The bike share revolution started in Amsterdam in 1965 and has now spread across the Atlantic to more than 30 cities in the United States, and now St. Louis is joining the movement. Millions of residents and tourists will now have access to short-term dockless bike use. The advantage of dock-less cycles is that they can be left wherever, and can be found by apps that locate the bikes by GPS and also serve as the payment method. When a customer is finished riding they can use the app to lock the bike. There are two apps currently supporting the bike movement.

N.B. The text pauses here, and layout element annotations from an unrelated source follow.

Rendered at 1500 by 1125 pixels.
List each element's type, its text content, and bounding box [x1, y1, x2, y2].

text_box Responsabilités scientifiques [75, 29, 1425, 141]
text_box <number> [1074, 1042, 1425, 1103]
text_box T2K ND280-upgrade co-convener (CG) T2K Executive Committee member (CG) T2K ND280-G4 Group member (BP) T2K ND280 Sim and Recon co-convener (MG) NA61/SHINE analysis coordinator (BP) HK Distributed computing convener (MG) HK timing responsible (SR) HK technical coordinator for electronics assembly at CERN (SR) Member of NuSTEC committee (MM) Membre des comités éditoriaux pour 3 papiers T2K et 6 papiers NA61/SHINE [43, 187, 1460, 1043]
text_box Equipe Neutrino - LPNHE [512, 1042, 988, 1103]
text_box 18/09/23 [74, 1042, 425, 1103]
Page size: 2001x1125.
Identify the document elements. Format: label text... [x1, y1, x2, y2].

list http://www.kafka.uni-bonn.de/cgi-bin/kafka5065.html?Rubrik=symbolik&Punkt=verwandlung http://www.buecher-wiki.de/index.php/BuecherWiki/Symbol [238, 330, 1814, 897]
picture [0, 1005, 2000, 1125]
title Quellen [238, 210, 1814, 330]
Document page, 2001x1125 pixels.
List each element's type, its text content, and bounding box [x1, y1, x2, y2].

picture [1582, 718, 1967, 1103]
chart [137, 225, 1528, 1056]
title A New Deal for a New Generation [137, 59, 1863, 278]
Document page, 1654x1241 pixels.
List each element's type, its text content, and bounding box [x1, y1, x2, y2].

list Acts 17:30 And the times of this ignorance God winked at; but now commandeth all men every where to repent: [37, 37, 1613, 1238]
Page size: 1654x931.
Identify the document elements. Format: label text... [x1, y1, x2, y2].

The City Alderman recently approved an ordinance allowing the permits of two companies, LimeBike and ofo. In April they were allowed to release 750 bikes each into St. Louis, adding 350 bikes per month until they reach a total of 5,000 bikes. “Additionally, 20% of the bikes will be available in target neighborhoods to the north between Delmar and Natural Bridge, and in the Dutchtown South area.”
“LimeBike currently operates in over 30 cities and many campuses in America; ofo has over 10 million bikes in 250 cities and 20 countries, including around 15 cities in the U.S. So far, these systems have been successful in achieving higher ridership than their station-based counterparts in similar cities.”
The companies are strategically planning the placement of bikes; such as the Downtown area, Forest Park, and other city hotspots. While Mammock Darning completely supports the movement there have been some problems with riders and non riders.There have been a couple incidents of throwing the bikes in the Mississippi and other vandalizing occurrences; not cool bro.